Most sales organizations report that they are underperforming. It’s not that sales is getting worse, it’s that other functions in the company like production and new product development have gotten so much better. Decade after decade, these functions continue to show dramatic productivity gains.
In this article we’ll look at why sales organizations underperform and where they can look to improve their performance.
Let’s start by making one thing clear. Sales managers work hard each year to improve the performance of their team. Unfortunately, their efforts only address symptoms on the surface.
Michael Webb calls these the “usual fixes” and says they include:
- Replacing the sales manager or salespeople
- Trying a new type of sales training
- Launching a new lead-generation program in marketing
- Installing or upgrading customer relationship management (CRM) or sales force automation (SFA) software
- Changing the incentive plan or holding a sales contest
- Reassigning accounts or redrawing sales territories
- Hiring a new ad agency to tweak the brand image
Webb explains that the usual fixes fail to fix sales underperformance because they don’t identify and address the underlying problems.
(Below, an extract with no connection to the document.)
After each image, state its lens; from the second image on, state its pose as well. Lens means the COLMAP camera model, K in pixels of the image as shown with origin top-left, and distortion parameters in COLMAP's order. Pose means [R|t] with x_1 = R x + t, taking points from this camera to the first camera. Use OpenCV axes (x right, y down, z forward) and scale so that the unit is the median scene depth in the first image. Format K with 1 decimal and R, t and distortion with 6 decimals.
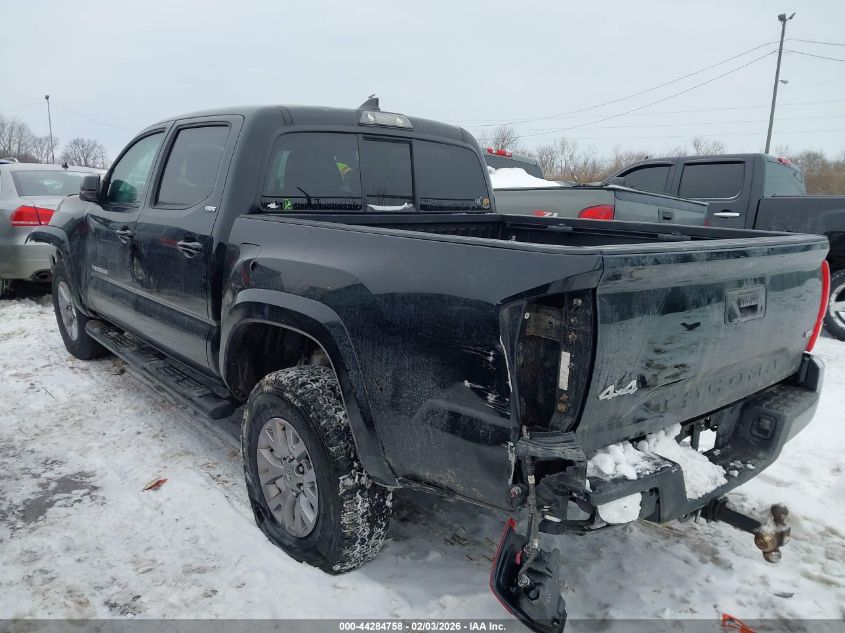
lens RADIAL K [[678.4, 0, 412.0], [0, 678.4, 316.7], [0, 0, 1]] dist [0.001397, 0.002316]
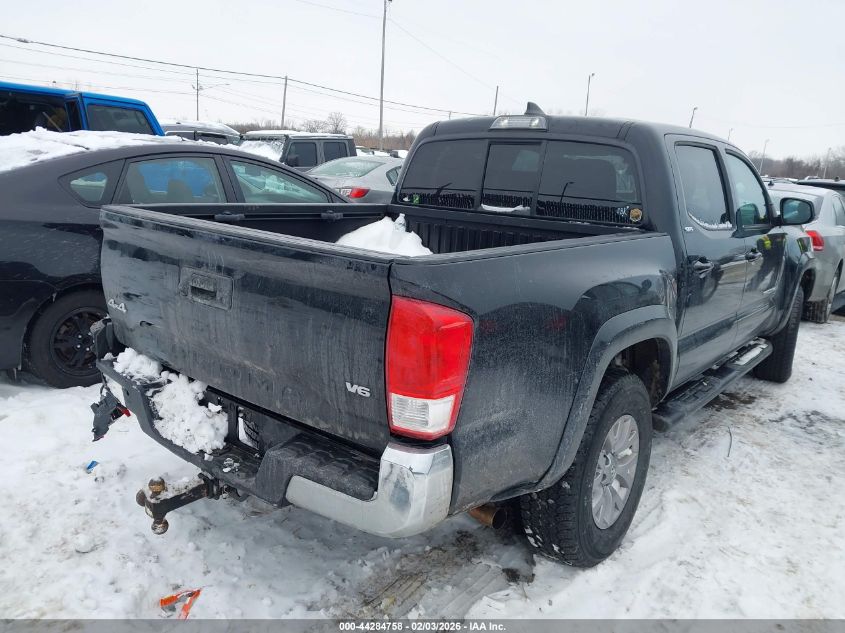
lens RADIAL K [[678.4, 0, 412.0], [0, 678.4, 316.7], [0, 0, 1]] dist [0.001397, 0.002316]
pose [[0.123770, 0.186945, -0.974542, 0.988649], [-0.229572, 0.960844, 0.155161, -0.132638], [0.965390, 0.204524, 0.161841, 0.737373]]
And what are the underlying problems?
According to Justin Roff-Marsh, most sales organizations endure this primary underlying problem: salespeople don’t spend enough time selling. They simply don’t engage in enough meaningful sales conversations each week.
How could they? Even though the number of meaningful sales conversations that a salesperson conducts is the best indicator of sales performance, salespeople are saddled with a host of other tasks each day. Not only must they schedule meaningful sales conversations, they must also complete administrative and customer service activities, solution design, proposal development, and prospecting.
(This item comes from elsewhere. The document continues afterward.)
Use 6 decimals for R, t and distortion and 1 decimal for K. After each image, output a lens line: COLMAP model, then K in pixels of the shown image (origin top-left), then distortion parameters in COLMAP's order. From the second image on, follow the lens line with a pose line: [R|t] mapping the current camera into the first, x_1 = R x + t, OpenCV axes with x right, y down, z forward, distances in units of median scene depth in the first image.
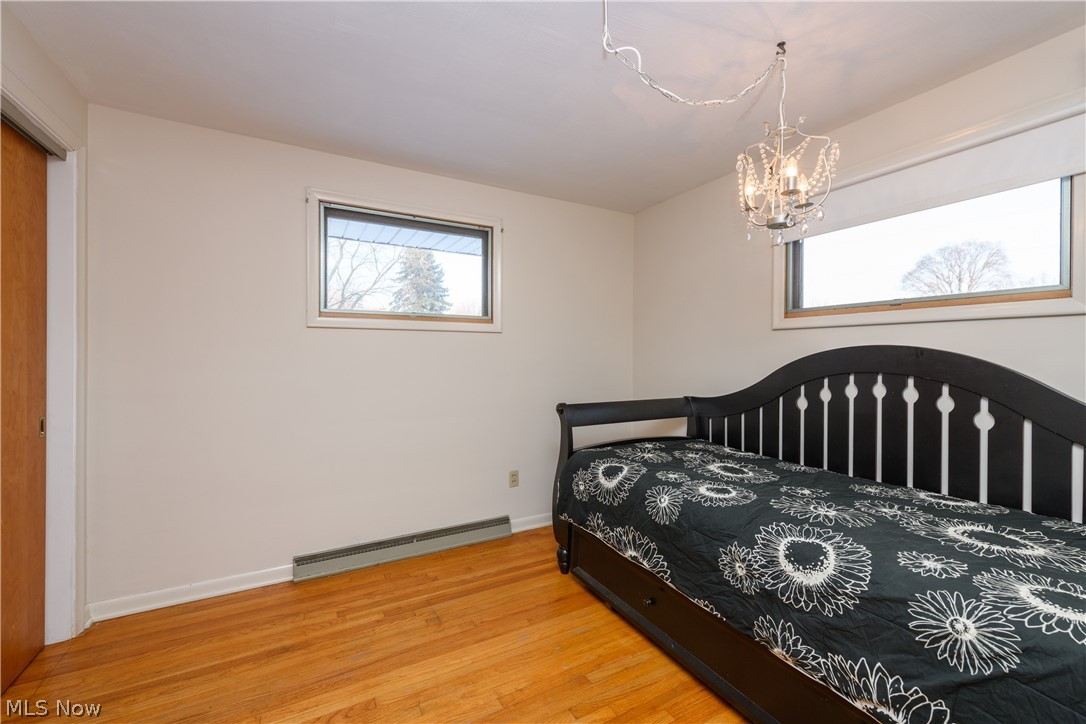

Why are salespeople saddled with so many tasks in addition to selling? Because we have asked them to act as autonomous agents. As agents, they do everything. Their job tasks include not only selling, but also all the other tasks associated with the sales function.
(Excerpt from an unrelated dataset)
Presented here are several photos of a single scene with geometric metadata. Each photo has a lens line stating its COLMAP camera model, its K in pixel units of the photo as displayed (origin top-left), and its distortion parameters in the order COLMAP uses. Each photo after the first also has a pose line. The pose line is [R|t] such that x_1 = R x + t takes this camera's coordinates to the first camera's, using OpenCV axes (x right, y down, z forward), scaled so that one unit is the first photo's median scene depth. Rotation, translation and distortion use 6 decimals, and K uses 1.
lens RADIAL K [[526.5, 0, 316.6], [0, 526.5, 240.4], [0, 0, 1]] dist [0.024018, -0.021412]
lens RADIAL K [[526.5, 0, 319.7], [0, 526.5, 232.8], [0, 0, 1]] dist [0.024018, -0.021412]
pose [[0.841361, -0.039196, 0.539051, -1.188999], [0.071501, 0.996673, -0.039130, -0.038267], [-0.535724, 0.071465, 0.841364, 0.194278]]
This organizational structure makes sense only if we look at the history of industry. Most companies in the past had a simple value chain. They produced a stockpile of inventory and salespeople sold from this stockpile. Products were standardized so salespeople could fulfill orders immediately.
As salespeople visited customers in their territory they had nearly complete autonomy over their work.They were far away from company headquarters and communication was difficult. Consequently, they were given full responsibility to visit customers, answer product questions, take orders, and solve customer service issues.
However, the days of simple value chains and make-to-stock business models are gone. Instead of make-to-stock, most engineering and technical companies have adopted make-to-order or engineer-to-order business models.
This shift in business models has caused significant changes in both the responsibilities and the behavior of salespeople.
Make-to-order and engineer-to-order business models make it more difficult for salespeople to act autonomously because they must interact more often and more directly with the production and engineering functions.
Dramatically improved communication makes it possible for salespeople to interact closely with production and engineering. Improved communication also reduces the requirement for salespeople to be geographically near their customers.
And finally, companies with a make-to-order or engineer-to-order business model must form relationships with potential customers well before they make their first sale. They must educate and build trust with customers, activities that are best conducted by a centralized function like marketing or sales, not a salesperson in the field.
All these changes lead inexorably to an unavoidable conclusion. It’s time to challenge the assumption that autonomous sales agents should bear the primary responsibility of sales performance. This assumption, more than any other cause, is leading to significant underperformance in sales.
If we look at the production and engineering functions, we see that they challenged this assumption long ago. In the nineteenth and early twentieth century, production organizations across many industries shifted from craft work to highly organized manufacturing teams. Engineering and product development organizations also shifted away from individual craft work to the work of teams.
Sales organizations are the last holdout to make the shift away from autonomous agents to coordinated teams. If they want to seriously address their underperformance, this is the direction in which they will move.